Lonking is currently ranked #28 on the International Construction magazine 2013 Yellow Table list of the world’s leading construction equipment brands. It is one of the top three global producers of wheel loaders, and a top five producer of forklifts in China. “Lonking was our first choice as a supplier. They are clear leaders in wheel loaders and excavators,” Frank states. “Many Chinese companies are sell and run. That’s not how our program works. There is a lot of investment they made specifically in this market right alongside us.”

How It Works

Prospective customers can research, buy and arrange support options using ICP’s online tools at, the company’s web store portal. (IronPlanet drives the online sales engine.) Plans are also in the works to set up authorized dealers with inventory they can sell to customers who prefer a more traditional approach.

The online portal currently lists 19 models of wheel loaders, excavators and forklifts for sale, with more scheduled to be added in coming weeks. Prices listed include all duties and tariffs, remain the same whether you buy direct or via a dealer and can range up to 40% below the cost for leading brands.

Because equipment is shipping direct from China, delivery lead times vary depending upon the customer location. For customers on the West Coast, machines can typically be delivered in 30 days or less. For those on the East Coast, deliveries will average 45 to 50 days.  However, Frank indicates it’s likely ICP will eventually maintain inventory on both coasts.

Machines are sold in a set configuration and are initially available with Tier 3 emissions technology (due to available emissions credits). They will move into Tier 4 starting in the fourth quarter of this year.

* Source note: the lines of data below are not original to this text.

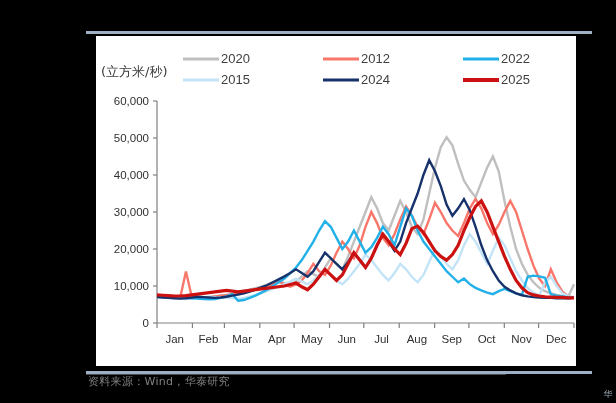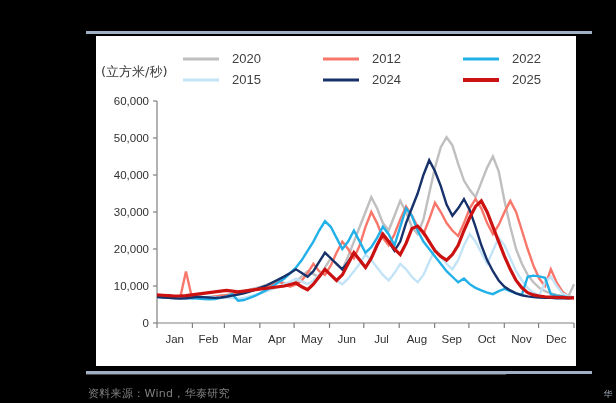--- a/index.html
+++ b/index.html
@@ -70,7 +70,7 @@
   .legend-item {
     display: flex;
     align-items: center;
-    gap: 12px;
+    gap: 1px;
   }
   .legend-swatch {
     display: block;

Prior to delivery, every unit goes through a 100-point inspection, and each comes with a three-year, 3,000-hour warranty and a 30-day return policy. Service can be performed by a local dealer or through ICP’s service dealer network, which includes locations throughout the U.S. and Canada. Nine parts depots are also positioned across the U.S. through a partnership with TVH, a global leader in parts logistics and support, to help maintain the 48-hour machine-down parts guarantee.

Big Goals

Although just officially launched at CONEXPO-CON/AGG last week, Franks and Lee have set ambitious goals for their fledgling company. “We expect to sell approximately 300 machines by the end of this year,” Frank states.

The biggest obstacle is, perhaps, perception. “If Chinese brands are just as good, why aren’t people buying them?” Frank asks. “If you look at brands like Lonking, they feature many of same components [as other suppliers]. Chinese manufacturers make great equipment, but they’re not as good at distributing to international markets. ICP eliminates the middleman by providing direct service.”